I came across some weird and wonderful pieces of information when researching Britannia’s Dragon, but none were odder than one I came across at the very end of the process. This was a throwaway line on Coflein, the website of the Royal Commission on the Ancient and Historical Monuments of Wales, in the entry for the market hall in Newtown, Powys: ‘During the Second World War the Market Hall was used as one of four sites in Newtown in which the Royal Navy’s entire store of rum was housed’. Such a bizarre statement clearly demanded inclusion in the book, but it also clearly warranted further research to confirm it – and both at the time and since, I’ve had no time to carry it out. So I covered myself in the book by using one of the most useful words in the English language (‘allegedly’), and hope that someone reading this post might be able to provide some definitive evidence one way or the other!

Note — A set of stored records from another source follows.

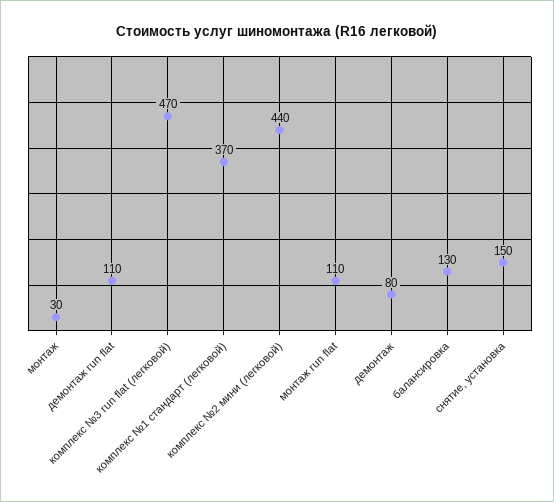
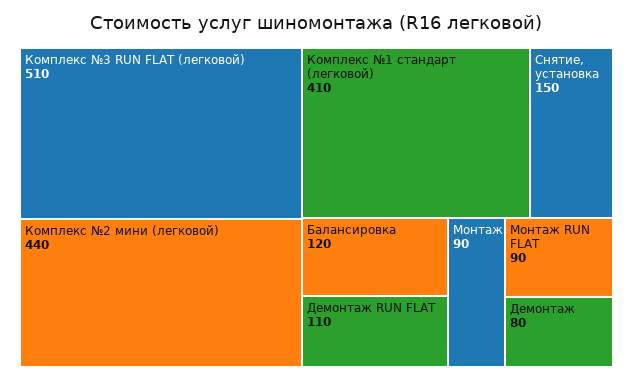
монтаж: 30 -> 90
комплекс №3 run flat (легковой): 470 -> 510
комплекс №1 стандарт (легковой): 370 -> 410
монтаж run flat: 110 -> 90
балансировка: 130 -> 120

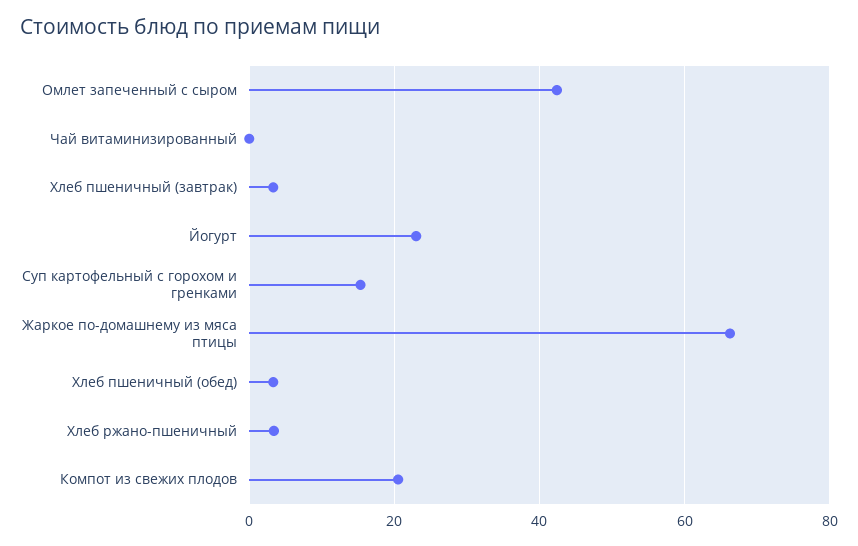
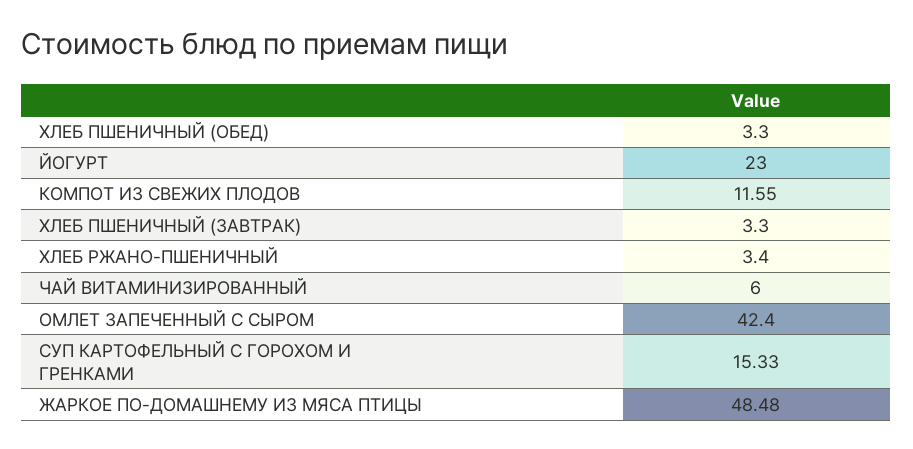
Чай витаминизированный: 0 -> 6
Жаркое по-домашнему из мяса птицы: 66 -> 48.48
Компот из свежих плодов: 20 -> 11.55

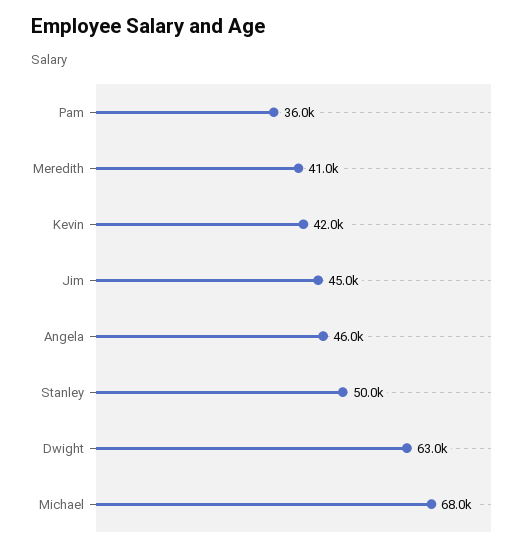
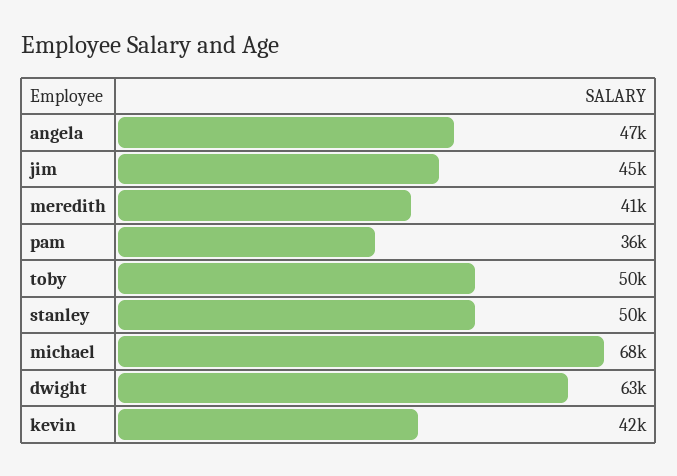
Angela: 46000 -> 47000
toby: none -> 50000

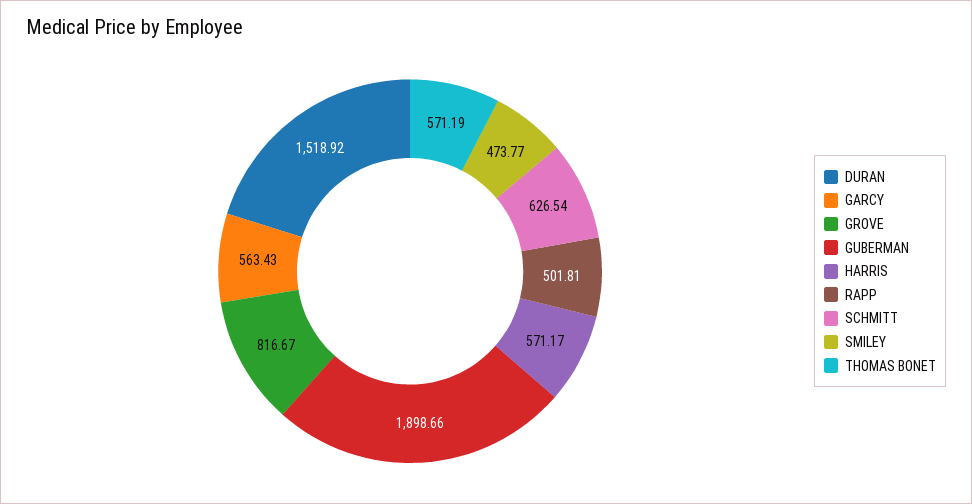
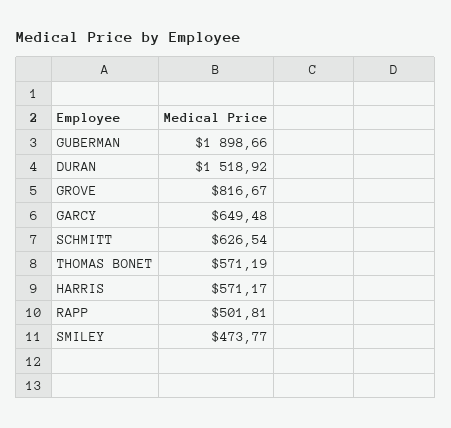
GARCY: 563.43 -> 649.48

Of course, there were other examples of ‘national treasures’ coming to Wales to be stored during the war (such as the paintings of the National Gallery at the Manod slate mine), so there’s nothing innately implausible in the idea of the rum being stored in Newtown, which was hardly a likely bombing target for the Luftwaffe. But the cursory search of the National Archives that I’ve had time to carry out reveals no mention of a naval presence in Newtown, and, indeed, provides some evidence to the contrary: ADM1/11556 discusses the move of several large rum vats from Deptford victualling yard to the ‘hostilities only’ victualling depot at Jamestown, Dunbartonshire, in 1941-2. So was the navy’s entire rum store hidden in Newtown? If not, how much, if any, of it was? A rum question indeed!
Congratulations on your new blog.
Thanks Christine!
I’m enjoying your new blog very much. Hope you get good feedback and spark a debate.
(My great-grandfather was a ‘mariner’ from Anglesey; he’s very elusive.)
Thanks Frances! Should be various Anglesey posts coming along in the future.